[TASK TO COMPLETE]: Edit the records below so that every "top-left" becomes "upper-left", and leave everything else unchanged.

[ITEMS]:
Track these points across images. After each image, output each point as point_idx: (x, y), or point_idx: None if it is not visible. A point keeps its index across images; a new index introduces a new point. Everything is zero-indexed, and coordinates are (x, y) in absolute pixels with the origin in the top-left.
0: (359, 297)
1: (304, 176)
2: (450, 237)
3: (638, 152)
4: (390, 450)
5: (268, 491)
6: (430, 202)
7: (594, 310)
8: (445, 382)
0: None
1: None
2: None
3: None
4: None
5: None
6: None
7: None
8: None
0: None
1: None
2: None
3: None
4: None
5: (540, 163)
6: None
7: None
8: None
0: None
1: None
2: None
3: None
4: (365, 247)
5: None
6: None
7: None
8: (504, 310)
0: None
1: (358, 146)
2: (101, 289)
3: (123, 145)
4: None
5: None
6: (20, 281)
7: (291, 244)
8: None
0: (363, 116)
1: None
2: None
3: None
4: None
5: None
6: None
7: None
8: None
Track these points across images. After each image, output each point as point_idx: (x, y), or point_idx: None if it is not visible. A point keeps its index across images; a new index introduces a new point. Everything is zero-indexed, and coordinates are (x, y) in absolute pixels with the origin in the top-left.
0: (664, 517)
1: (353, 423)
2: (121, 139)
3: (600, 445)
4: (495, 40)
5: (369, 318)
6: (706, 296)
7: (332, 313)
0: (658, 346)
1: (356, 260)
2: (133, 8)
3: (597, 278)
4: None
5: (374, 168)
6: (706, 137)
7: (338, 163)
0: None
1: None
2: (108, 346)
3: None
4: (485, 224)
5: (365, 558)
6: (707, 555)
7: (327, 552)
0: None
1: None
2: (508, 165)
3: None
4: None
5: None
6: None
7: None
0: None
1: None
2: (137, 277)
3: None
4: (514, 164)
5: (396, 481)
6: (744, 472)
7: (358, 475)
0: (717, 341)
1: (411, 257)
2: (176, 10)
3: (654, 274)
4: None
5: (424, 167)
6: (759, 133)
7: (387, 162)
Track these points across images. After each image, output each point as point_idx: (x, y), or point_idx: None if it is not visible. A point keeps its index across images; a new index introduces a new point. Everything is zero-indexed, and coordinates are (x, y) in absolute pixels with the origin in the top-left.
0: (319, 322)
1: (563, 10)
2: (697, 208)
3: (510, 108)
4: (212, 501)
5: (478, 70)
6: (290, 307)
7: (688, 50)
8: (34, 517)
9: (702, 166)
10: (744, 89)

[SOLUTION]:
Track these points across images. After each image, output each point as point_idx: (x, y), or point_idx: None if it is not visible. A point keeps its index across images; a new index introduces a new point. Everything is zero-indexed, and coordinates are (x, y) in absolute pixels with the origin in the upper-left.
0: (359, 297)
1: (304, 176)
2: (450, 237)
3: (638, 152)
4: (390, 450)
5: (268, 491)
6: (430, 202)
7: (594, 310)
8: (445, 382)
0: None
1: None
2: None
3: None
4: None
5: None
6: None
7: None
8: None
0: None
1: None
2: None
3: None
4: None
5: (540, 163)
6: None
7: None
8: None
0: None
1: None
2: None
3: None
4: (365, 247)
5: None
6: None
7: None
8: (504, 310)
0: None
1: (358, 146)
2: (101, 289)
3: (123, 145)
4: None
5: None
6: (20, 281)
7: (291, 244)
8: None
0: (363, 116)
1: None
2: None
3: None
4: None
5: None
6: None
7: None
8: None
Track these points across images. After each image, output each point as point_idx: (x, y), or point_idx: None if it is not visible. A point keeps its index across images; a new index introduces a new point. Everything is zero-indexed, and coordinates are (x, y) in absolute pixels with the origin in the upper-left.
0: (664, 517)
1: (353, 423)
2: (121, 139)
3: (600, 445)
4: (495, 40)
5: (369, 318)
6: (706, 296)
7: (332, 313)
0: (658, 346)
1: (356, 260)
2: (133, 8)
3: (597, 278)
4: None
5: (374, 168)
6: (706, 137)
7: (338, 163)
0: None
1: None
2: (108, 346)
3: None
4: (485, 224)
5: (365, 558)
6: (707, 555)
7: (327, 552)
0: None
1: None
2: (508, 165)
3: None
4: None
5: None
6: None
7: None
0: None
1: None
2: (137, 277)
3: None
4: (514, 164)
5: (396, 481)
6: (744, 472)
7: (358, 475)
0: (717, 341)
1: (411, 257)
2: (176, 10)
3: (654, 274)
4: None
5: (424, 167)
6: (759, 133)
7: (387, 162)
Track these points across images. After each image, output each point as point_idx: (x, y), or point_idx: None if it is not visible. A point keeps its index across images; a new index introduces a new point. Everything is zero-indexed, and coordinates are (x, y) in absolute pixels with the origin in the upper-left.
0: (319, 322)
1: (563, 10)
2: (697, 208)
3: (510, 108)
4: (212, 501)
5: (478, 70)
6: (290, 307)
7: (688, 50)
8: (34, 517)
9: (702, 166)
10: (744, 89)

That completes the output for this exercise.